━━━ Extract

Those foundational views on faith would blossom further when, at age 24, Schutz needed a job after a two-year stint with Teach for America. He landed a gig as director of music and liturgy at St. Mary Catholic Church in downtown Evansville—just a few miles from where he grew up.

There, he found a parish more noticeably and fully alive—living out the meaning of Church—than he’d ever seen before or has seen since. Virtually the entire community was active in social justice ministries: staffing an on-site food pantry and a community soup kitchen; ministering to LGBTQ Catholics; joining people of other faiths for prayer services; or taking an active role in making the Sunday liturgy lively, engaging, and meaningful. Women preached the homily regularly.

What the community was not doing as a whole was hyper-focusing on “heavenly salvation,” or spending their time enforcing rules that mostly would serve to exclude people from participation. Instead, the parish helped its members discern what it meant to flourish, to become the fullest versions of themselves and decide how they might serve God and others within an expansive community dedicated to their Catholic faith.

“This is what it means to be a Church,” Schutz remembers thinking. Instead of staying just a year as he’d originally intended, he stayed for nearly five years—until the pastor, Steve Lintzenich, planted the idea that Schutz might be a good theologian. At nearly 30 years old, he set off to pursue his master’s and Ph.D in systematic theology from Fordham.

Now, years later and a professor in Santa Clara University’s religious studies and pastoral ministries programs, Schutz has published a book highly influenced by his time at St. Mary.

Through careful historical and theological analysis, “A Theology of Flourishing” posits that the main focus on Christianity should not be a hyper-focus on achieving salvation in Heaven, but rather on living out God’s will that each person and creature—living and nonliving— should flourish while on Earth, and provide for the collective flourishing of all. The book received top honors—the  2026 Gold Medal in Theology—from the Illumination Awards, which recognizes outstanding publications and creative works in Christian theology and spirituality

Schutz grounds the book’s vision in the words of Jesus as recounted in the gospel of John: “The thief comes only to steal and kill and destroy. I came that they may have life, and have it abundantly.”

━━━━━━
━━━ Extracted material

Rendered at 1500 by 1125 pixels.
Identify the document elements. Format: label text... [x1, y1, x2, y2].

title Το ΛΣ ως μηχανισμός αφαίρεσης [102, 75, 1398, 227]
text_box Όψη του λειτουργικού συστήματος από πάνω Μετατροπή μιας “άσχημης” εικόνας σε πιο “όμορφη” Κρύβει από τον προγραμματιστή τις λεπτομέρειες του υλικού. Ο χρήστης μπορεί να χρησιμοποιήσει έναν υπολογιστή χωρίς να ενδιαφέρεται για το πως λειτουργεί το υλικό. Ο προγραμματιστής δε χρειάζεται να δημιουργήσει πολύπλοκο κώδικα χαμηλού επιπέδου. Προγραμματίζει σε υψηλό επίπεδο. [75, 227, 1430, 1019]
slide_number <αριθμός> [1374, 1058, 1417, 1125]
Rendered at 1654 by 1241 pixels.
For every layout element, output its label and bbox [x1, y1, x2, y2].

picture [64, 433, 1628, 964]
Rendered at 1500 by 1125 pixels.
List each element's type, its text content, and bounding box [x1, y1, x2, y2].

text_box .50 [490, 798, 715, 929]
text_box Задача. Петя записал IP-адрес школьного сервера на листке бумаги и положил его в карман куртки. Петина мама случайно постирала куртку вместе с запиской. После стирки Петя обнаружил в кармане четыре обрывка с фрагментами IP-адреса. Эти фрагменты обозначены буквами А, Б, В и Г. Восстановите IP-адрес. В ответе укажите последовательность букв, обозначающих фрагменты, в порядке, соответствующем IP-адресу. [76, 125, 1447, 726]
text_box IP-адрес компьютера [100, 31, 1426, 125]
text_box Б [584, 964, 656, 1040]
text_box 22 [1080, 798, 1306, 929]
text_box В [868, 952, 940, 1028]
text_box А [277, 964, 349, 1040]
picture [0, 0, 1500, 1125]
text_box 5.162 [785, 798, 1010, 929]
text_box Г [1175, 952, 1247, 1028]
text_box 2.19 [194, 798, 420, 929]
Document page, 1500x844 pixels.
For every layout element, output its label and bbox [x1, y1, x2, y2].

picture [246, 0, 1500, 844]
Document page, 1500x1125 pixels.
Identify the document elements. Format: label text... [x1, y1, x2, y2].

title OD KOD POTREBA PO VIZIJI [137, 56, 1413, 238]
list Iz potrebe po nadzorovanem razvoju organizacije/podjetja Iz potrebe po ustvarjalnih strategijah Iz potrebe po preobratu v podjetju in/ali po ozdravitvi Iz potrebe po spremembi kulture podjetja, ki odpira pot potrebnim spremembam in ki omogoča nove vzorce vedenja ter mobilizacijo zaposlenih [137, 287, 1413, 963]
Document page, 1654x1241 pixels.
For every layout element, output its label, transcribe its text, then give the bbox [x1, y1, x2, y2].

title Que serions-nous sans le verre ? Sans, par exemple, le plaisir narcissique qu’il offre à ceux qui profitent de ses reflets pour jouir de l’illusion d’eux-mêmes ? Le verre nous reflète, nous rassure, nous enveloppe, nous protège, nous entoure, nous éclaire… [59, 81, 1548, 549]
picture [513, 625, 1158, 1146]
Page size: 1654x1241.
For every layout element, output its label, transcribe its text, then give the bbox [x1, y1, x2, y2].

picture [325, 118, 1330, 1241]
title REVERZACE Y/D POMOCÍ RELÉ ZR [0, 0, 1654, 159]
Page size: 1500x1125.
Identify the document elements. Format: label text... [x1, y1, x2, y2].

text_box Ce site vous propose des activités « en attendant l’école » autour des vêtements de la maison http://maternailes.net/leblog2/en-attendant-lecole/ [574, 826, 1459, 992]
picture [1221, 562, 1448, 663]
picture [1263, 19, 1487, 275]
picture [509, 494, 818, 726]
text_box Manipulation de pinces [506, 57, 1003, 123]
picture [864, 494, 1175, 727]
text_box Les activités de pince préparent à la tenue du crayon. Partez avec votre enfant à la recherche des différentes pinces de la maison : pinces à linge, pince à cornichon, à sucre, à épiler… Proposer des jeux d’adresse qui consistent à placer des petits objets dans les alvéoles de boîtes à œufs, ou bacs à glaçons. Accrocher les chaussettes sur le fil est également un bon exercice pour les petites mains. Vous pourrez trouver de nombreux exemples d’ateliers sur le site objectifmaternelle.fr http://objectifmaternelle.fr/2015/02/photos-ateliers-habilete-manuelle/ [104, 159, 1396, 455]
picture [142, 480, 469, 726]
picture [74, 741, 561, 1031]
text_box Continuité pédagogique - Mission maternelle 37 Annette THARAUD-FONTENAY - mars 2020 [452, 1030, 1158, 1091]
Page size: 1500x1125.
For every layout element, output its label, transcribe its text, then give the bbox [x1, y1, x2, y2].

━━━━━━

**What you have to do**. In the text about Schutz, what honor did "A Theology of Flourishing" receive?

**Solution for this problem**. It received the 2026 Gold Medal in Theology from the Illumination Awards.